Definitely a G4 speed upgrade and then on to dual cores.  G5s are just too hot to run in PowerBooks.


----------



## Zammy-Sam (Dec 7, 2004)

Macaholic G5 said:
			
		

> Definitely a G4 speed upgrade and then on to dual cores.  G5s are just too hot to run in PowerBooks.


Definitely? Do you have any links for that?


----------



## Cat (Dec 7, 2004)

As of now G5 are really too hot to handle for the *Books. G4-class processors are still being developed by Motorola and dual-cores are on the roadmap. 
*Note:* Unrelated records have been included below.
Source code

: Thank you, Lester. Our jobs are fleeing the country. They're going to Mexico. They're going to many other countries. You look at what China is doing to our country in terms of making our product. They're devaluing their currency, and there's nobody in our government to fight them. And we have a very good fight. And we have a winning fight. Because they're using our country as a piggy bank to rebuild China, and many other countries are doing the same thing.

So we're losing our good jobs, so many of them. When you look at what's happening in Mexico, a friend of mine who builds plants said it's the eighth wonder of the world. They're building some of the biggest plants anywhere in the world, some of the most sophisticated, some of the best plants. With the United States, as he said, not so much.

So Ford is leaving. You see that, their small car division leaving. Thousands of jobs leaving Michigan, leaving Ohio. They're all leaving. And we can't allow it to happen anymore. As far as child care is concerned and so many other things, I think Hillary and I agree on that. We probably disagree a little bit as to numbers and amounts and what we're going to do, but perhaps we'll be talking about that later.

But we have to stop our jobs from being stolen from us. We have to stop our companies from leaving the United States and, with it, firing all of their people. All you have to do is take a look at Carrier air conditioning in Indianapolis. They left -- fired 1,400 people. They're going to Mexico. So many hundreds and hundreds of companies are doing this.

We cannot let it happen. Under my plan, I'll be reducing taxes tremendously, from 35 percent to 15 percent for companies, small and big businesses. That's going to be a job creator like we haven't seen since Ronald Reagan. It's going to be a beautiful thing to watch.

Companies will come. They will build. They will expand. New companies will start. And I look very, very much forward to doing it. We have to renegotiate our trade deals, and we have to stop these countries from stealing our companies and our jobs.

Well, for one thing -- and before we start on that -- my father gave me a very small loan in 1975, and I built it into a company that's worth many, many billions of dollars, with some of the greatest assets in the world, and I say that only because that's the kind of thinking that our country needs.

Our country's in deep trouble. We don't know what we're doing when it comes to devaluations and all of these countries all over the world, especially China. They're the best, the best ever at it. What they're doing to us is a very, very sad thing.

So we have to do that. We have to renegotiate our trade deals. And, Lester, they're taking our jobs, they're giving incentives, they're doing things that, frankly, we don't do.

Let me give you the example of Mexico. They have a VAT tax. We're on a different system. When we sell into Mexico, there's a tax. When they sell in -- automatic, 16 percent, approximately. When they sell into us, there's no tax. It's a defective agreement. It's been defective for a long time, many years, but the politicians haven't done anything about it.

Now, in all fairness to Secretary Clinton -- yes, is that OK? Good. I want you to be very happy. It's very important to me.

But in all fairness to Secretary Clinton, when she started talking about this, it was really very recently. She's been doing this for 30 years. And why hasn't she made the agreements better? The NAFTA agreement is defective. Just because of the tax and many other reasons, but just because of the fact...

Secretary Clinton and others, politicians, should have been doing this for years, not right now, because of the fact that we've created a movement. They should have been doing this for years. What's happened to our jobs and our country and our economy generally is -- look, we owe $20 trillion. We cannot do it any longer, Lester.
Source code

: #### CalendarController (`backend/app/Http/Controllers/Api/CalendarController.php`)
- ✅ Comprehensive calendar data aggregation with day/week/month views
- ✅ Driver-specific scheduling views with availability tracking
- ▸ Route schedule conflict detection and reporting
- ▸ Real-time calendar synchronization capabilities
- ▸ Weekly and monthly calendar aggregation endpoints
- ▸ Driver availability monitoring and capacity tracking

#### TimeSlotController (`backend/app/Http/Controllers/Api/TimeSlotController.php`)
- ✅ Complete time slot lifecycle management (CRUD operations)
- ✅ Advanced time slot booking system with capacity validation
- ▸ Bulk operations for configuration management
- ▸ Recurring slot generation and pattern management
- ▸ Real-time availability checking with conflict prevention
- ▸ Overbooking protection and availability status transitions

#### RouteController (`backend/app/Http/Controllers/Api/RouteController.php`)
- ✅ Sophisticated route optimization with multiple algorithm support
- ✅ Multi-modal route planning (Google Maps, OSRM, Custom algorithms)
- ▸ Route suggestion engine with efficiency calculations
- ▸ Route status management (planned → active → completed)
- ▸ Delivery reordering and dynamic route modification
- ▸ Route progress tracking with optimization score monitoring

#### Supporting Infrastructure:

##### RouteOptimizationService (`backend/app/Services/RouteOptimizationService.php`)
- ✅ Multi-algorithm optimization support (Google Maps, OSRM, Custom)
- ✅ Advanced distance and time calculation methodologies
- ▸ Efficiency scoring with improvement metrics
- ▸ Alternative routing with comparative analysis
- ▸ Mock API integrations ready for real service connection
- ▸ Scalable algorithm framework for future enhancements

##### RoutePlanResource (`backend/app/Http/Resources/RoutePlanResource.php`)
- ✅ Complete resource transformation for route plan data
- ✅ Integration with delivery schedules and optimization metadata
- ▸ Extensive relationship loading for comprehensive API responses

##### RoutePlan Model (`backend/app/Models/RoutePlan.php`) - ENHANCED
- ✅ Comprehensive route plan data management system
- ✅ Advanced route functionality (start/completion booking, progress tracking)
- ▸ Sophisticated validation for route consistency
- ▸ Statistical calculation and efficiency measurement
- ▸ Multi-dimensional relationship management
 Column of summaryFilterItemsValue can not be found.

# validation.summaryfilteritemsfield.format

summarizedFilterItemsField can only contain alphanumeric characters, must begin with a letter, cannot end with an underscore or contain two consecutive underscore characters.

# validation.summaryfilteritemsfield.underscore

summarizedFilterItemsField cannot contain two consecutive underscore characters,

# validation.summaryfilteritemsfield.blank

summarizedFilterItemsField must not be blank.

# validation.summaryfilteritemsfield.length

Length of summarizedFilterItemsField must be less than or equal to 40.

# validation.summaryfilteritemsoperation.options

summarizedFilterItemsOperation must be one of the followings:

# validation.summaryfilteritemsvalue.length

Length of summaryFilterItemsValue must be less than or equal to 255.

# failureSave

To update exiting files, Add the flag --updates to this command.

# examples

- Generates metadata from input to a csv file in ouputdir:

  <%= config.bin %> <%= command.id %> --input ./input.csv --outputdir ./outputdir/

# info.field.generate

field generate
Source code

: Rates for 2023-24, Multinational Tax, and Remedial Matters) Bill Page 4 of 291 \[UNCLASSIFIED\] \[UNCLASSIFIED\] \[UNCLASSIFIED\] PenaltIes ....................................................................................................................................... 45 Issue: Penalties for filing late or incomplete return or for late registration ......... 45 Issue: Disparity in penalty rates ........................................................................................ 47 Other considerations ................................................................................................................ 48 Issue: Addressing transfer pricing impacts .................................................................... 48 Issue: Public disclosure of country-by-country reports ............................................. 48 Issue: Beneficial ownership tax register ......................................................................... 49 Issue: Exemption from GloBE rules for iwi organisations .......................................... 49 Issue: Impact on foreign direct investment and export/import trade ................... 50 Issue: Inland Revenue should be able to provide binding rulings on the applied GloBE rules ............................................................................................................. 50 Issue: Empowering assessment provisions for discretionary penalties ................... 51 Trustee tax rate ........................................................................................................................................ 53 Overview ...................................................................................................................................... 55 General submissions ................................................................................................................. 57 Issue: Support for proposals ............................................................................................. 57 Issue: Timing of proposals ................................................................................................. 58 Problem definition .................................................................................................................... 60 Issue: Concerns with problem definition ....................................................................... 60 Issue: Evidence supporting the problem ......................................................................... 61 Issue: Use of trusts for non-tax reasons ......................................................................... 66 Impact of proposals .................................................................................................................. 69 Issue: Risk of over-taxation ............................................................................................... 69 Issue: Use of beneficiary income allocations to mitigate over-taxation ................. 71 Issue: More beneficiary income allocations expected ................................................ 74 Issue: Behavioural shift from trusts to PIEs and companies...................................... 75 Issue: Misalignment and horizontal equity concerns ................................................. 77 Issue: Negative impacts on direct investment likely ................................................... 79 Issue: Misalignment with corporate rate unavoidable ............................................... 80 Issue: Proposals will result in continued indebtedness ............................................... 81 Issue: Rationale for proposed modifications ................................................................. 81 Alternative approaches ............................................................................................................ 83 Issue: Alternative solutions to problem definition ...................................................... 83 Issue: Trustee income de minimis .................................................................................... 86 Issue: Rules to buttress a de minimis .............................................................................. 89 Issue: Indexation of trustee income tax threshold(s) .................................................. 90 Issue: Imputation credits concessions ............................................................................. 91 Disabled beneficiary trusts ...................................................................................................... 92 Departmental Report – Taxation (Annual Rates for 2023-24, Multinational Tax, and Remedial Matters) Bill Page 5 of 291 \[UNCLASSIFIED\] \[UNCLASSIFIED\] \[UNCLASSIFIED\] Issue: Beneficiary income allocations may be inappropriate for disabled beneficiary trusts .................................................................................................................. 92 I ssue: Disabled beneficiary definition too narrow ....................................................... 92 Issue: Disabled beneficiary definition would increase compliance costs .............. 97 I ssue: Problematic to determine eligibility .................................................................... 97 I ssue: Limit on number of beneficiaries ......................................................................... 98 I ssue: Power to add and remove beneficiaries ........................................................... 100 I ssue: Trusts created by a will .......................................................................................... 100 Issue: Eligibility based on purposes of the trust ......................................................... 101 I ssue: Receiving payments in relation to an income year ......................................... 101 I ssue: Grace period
Links: CommonSense (tm) and Google.

However, IBM could surprise us with a useable low-power G5, Motorola could screw up, Apple could go AMD, ...


----------



## Zammy-Sam (Dec 7, 2004)

"As of now" is not "as of tomorrow".  So CommonSense(tm) allows the guess that things might change till tomorrow. I asked for a link because of the "definitely". I also guessed we'll see a G4 before that and I was hoping to get a "know" about that..


----------



## 033 (Dec 8, 2004)

I think it will be suicide if Apple holds out on G5 Powerbooks so they are working on it at all costs. My best bet is it's going to be a underclocked G5 so it won't take as much power and create that much heat. 

I expect an announcement by Summer 05. Shipping end 05 - early 06.


----------



## Zammy-Sam (Dec 8, 2004)

On the other hand, Apple won't announce a G5 with a lower clock speed than the current G4s. For now that would mean at least a G5 1.6ghz which is still too hot when thinking of the desktop G5s that are in the current iMacs.


----------